In times of catastrophe, she would say: "Always look for the helpers. There will always be helpers, just on the sidelines."
In the global coronavirus crisis, those helpers are most obviously frontline healthcare workers, government and emergency services - as well as sudden, unlikely heroes like supermarket staff and postal workers.
But as Covid-19 spreads, I've also watched a number of tourism and hospitality businesses rushing to help.
They are hotels and restaurants who, until a few weeks ago, we were writing about as fab places to stay and eat in Ireland.
Today, they find themselves in the fight of their lives.
Think of Galway's Twelve Hotel, offering free pizza to local first responders, or chef Neven Maguire sending meals to isolated community members in Co Cavan and nutritious snacks to Sligo University Hospital.
Think of the hoteliers and restaurateurs that have sent free meals, or extra stocks of gloves and caps, to their local hospitals. Or the GoFundMe campaign, Feed the Heroes, that has raised over €500,000 within two weeks of starting up.
"I'm tired and hungry and it's already been so hard to go shopping," says one nurse from Wexford General Hospital, who emailed the Irish Independent to say her team had received baskets of food.
It means so much to teams working long hours, struggling to find time to shop, to know they are appreciated, she said.
"I might get lucky and have a tin of spaghetti hoops on my shift tonight."
Think of the Choice Hotel Group, which has given away 1,800 free overnight B&B stays worth €250,000 to healthcare workers.
Or the bag of coffee I ordered online this week from Anam, a speciality coffee roaster in The Burren.
Well, the coffee's good, and I'm missing my barista brews... but they'll also donate 100pc of the profits to cafés and restaurants closed due to coronavirus.
Scrolling through the awful churn of Covid-19 news stories can be overwhelming.

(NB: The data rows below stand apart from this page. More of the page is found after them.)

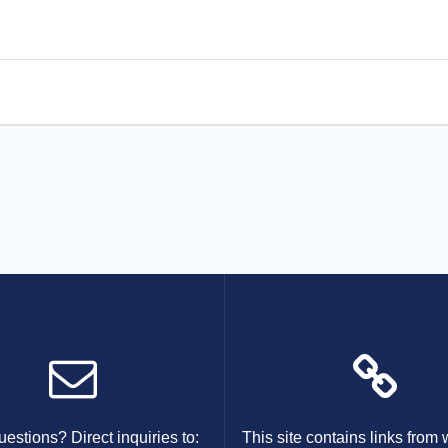
estions? Direct inquiries to:
This site contains links from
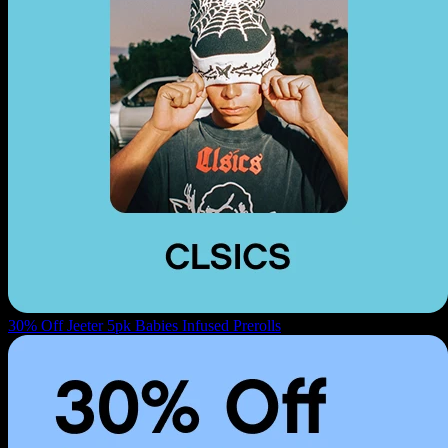
30% Off Jeeter 5pk Babies Infused Prerolls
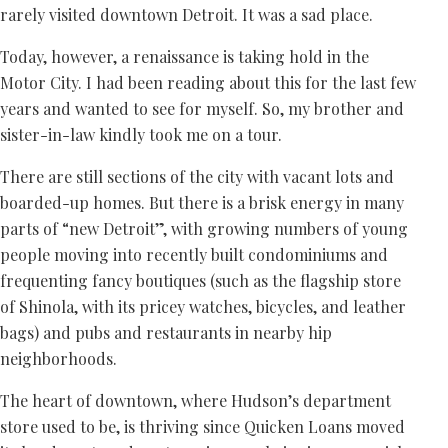
rarely visited downtown Detroit. It was a sad place.
Today, however, a renaissance is taking hold in the
Motor City. I had been reading about this for the last few
years and wanted to see for myself. So, my brother and
sister-in-law kindly took me on a tour.
There are still sections of the city with vacant lots and
boarded-up homes. But there is a brisk energy in many
parts of “new Detroit”, with growing numbers of young
people moving into recently built condominiums and
frequenting fancy boutiques (such as the flagship store
of Shinola, with its pricey watches, bicycles, and leather
bags) and pubs and restaurants in nearby hip
neighborhoods.
The heart of downtown, where Hudson’s department
store used to be, is thriving since Quicken Loans moved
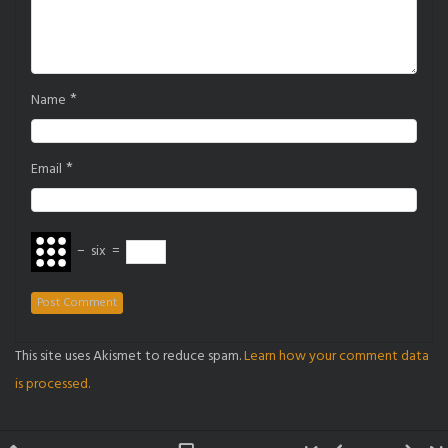
*
Name
*
Email
−
six
=
This site uses Akismet to reduce spam.
Learn how your comment data
is processed.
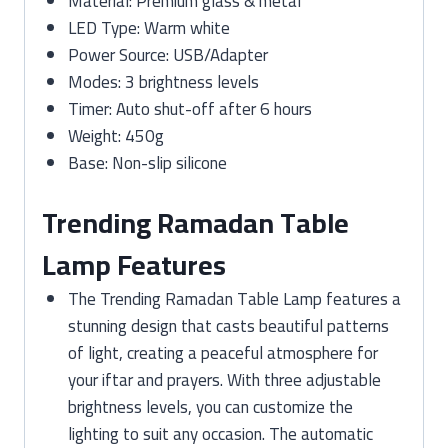
Material: Premium glass & metal
LED Type: Warm white
Power Source: USB/Adapter
Modes: 3 brightness levels
Timer: Auto shut-off after 6 hours
Weight: 450g
Base: Non-slip silicone
Trending Ramadan Table
Lamp Features
The Trending Ramadan Table Lamp features a
stunning design that casts beautiful patterns
of light, creating a peaceful atmosphere for
your iftar and prayers. With three adjustable
brightness levels, you can customize the
lighting to suit any occasion. The automatic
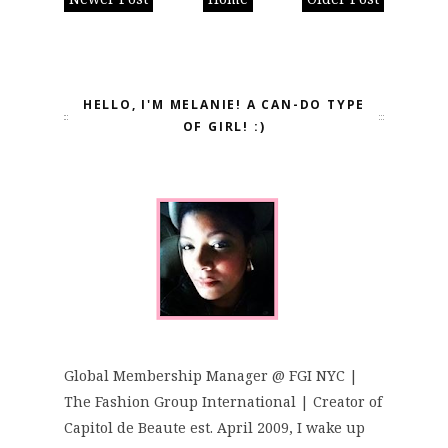
HELLO, I'M MELANIE! A CAN-DO TYPE
OF GIRL! :)
Global Membership Manager @ FGI NYC |
The Fashion Group International | Creator of
Capitol de Beaute est. April 2009, I wake up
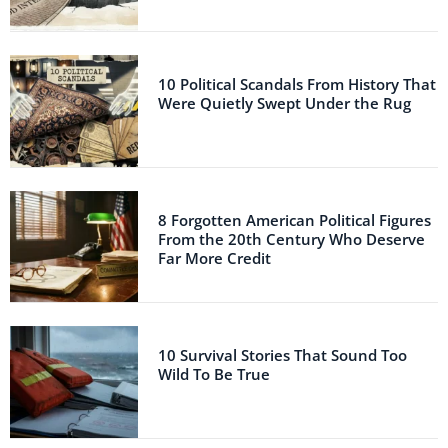
10 Political Scandals From History That
Were Quietly Swept Under the Rug
8 Forgotten American Political Figures
From the 20th Century Who Deserve
Far More Credit
10 Survival Stories That Sound Too
Wild To Be True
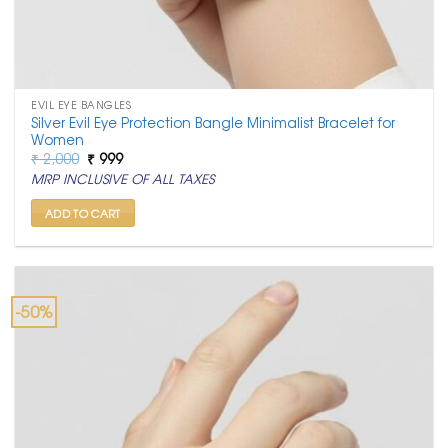
EVIL EYE BANGLES
Silver Evil Eye Protection Bangle Minimalist Bracelet for
Women
Original
Current
₹
2,000
₹
999
price
price
MRP INCLUSIVE OF ALL TAXES
was:
is:
₹ 2,000.
₹ 999.
ADD TO CART
-50%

But it's surprising how uplifting these little good news nuggets can be, popping like spring flowers in apocalyptic social media feeds.
That they come when tourism and hospitality businesses are flailing, when many thousands of jobs have been lost, is all the more impressive.
Right now, nobody knows what the next day will bring, let alone what tourism will look like when this is all over.
But for now, for positivity, we can look to the helpers.
And we can look for ways to help them.